Data collection and measurements

Demographic and anthropometric data (including sex and age) were collected corresponding to the hemodialysis date from electric medical records. Blood pressure, the vascular access type (arteriovenous fistula, arteriovenous graft, and catheter), and the dialyzer type (surface area) were recorded at the initiation of each hemodialysis session. Data, including blood flow and ultrafiltration rates, bicarbonate and sodium levels, dialysate flow, vein and artery pressures, and the dialysate temperature, were measured every minute from the start of each session unless problems or interventions occurred. Monitoring software linked to each dialysis machine recorded the hemodialysis measurements in real-time and collected 240 measurements (about 4 h) from each session; missing values were completed using an interpolation method. URR (the blood urea concentration decrease [%] during hemodialysis) was measured as an indicator of dialysis adequacy. All hemodialysis sessions included in this study used the Fresenius 5008S (Fresenius Medical Care, Bad Homburg, Germany) hemodialysis device.

Model building

Linear regression was considered the base model for performance comparisons with ML and DL algorithms. Random forest25 and XGBoost26 were chosen for the ML algorithms. The convolutional neural network and gated recurrent unit27 architectures were chosen for the DL algorithms to extract features from time-varying covariates. The DL algorithms were trained with a batch size of 128, Adam optimizer28 and the root mean squared error (RMSE) loss function. The detailed architectures of the DL algorithms are illustrated in Supplementary Figure S1 and Supplementary Figure S2. The hyperparameters were optimized to minimize the RMSE through a random search with fivefold cross-validation in ML algorithms. All selected hyperparameters are described in Supplementary Table S1.

Covariates were normalized to have values between 0 and 1 in the DL algorithms, which can automatically extract features from time-varying covariates. In contrast, the linear regression and ML algorithms require a data pre-processing step to extract artificial features from time-varying covariates. Thus, the means and standard deviations (SDs) from time-varying covariates by session for the linear regression and ML algorithms were extracted, and then, a linear regression for the time-varying covariates by session was implemented. From this linear regression, the intercept, coefficient, and mean squared error (MSE) were extracted.

Statistical analyses

Descriptive statistics were used to describe covariates.

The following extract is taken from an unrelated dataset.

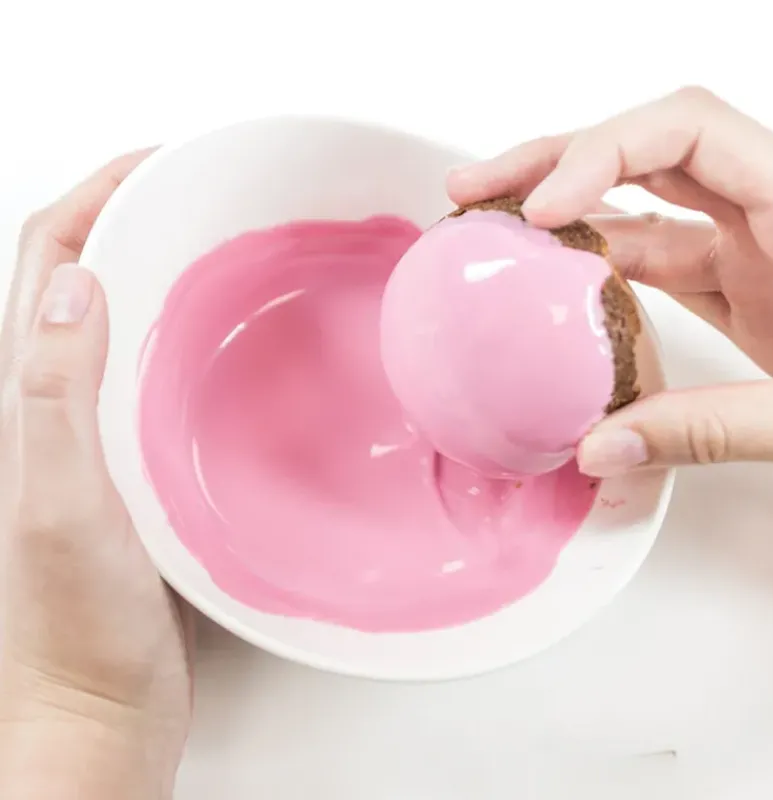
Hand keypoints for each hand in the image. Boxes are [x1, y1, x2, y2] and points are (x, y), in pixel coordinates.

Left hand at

Categorical variables were expressed as the number of patients and percentages, and continuous variables were presented as the mean and SD. The mean absolute percentage error (MAPE), RMSE, and Spearman’s rank correlation coefficient (Corr) were calculated for performance evaluation using fivefold cross-validation. Two sensitivity analyses were also performed for result confirmation. First, each session was regarded as belonging to a different person. Then, the main analysis was repeated after eliminating URR outliers. Analyses, including the linear regression and ML algorithms, were performed using R software (version 3.6.1; www.r-project.org; R Foundation for Statistical Computing, Vienna) with the authors’ own program written code using the XGBoost and ranger packages. Python software (version 3.7; www.python.org; Python Software Foundation, Wilmington) was used with the Keras library for the DL algorithms. A computer with a Xeon processor (24 core, Intel, USA) and Quadro RTX 6000 (Nvidia, USA) was used for all analyses.